Leandro dokuz yaşında.Annesini çok seviyor,çikolatayı da.Bir yaz,yabancının biri resimleriyle beliveriyor hayatında ve Leandro kendini bir kulenin içine çekilmiş buluyor..Bu kulenin ne yüksekliğini biliyor ne de çıkışın yolunu..

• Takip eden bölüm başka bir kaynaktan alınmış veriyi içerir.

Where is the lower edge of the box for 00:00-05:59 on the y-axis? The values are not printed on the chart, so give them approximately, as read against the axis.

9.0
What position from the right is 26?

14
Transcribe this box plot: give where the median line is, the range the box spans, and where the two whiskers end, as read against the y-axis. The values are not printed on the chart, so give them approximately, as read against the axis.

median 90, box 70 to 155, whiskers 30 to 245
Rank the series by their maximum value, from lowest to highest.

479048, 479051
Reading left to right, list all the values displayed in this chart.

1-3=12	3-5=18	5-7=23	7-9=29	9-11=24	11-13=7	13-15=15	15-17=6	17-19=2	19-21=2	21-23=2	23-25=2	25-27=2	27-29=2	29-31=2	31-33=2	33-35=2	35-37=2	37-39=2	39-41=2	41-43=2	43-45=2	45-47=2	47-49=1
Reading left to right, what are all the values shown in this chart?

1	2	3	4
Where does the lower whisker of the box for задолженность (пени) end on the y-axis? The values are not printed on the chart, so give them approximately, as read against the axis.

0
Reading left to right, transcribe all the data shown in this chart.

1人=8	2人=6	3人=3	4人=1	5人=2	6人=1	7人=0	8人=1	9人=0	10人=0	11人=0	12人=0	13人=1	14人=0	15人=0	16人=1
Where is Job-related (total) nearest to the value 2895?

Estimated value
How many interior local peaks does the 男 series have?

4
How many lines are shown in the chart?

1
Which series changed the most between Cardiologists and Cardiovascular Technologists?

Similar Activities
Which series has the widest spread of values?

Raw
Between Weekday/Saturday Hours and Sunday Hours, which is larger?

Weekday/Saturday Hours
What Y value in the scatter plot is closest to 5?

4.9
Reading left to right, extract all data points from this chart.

Silvina Ocampo,masalsı görünen ama ayakları gerçekliğe basan bir metin ortaya koyuyor.Özellikle sonu sıcacık bir tat bırakıyor akılda..
Kitaptaki önsöz ve son kısıma eklenen yazar ile röportaj da çok ince düşünülmüş.Barış Kara’nın çizimleri de güzel olan diğer bir ayrıntıydı.
Yazar “kendinizi çocuklarla özdeşleştiriyor musunuz?” sorusuna verdiği cevap ile beni daha da kendine çekti.Şöyle diyor:
“Hayatta pek çok deneyimimizi unutuyoruz ama çocukluk deneyimlerimizi asla.
Çocukluğumuz aslında dostumuz ama biz o zamanlar çocukluğumuzun dostu değildik çünkü o zamanlar şimdi olduğumuz gibi değildik.O varlık,bazen çaresiz olan o varlık,bize çok dokunuyor.Zira hiç kimse onu bizim kadar anlayamazken,biz,henüz onun yanında değildik.”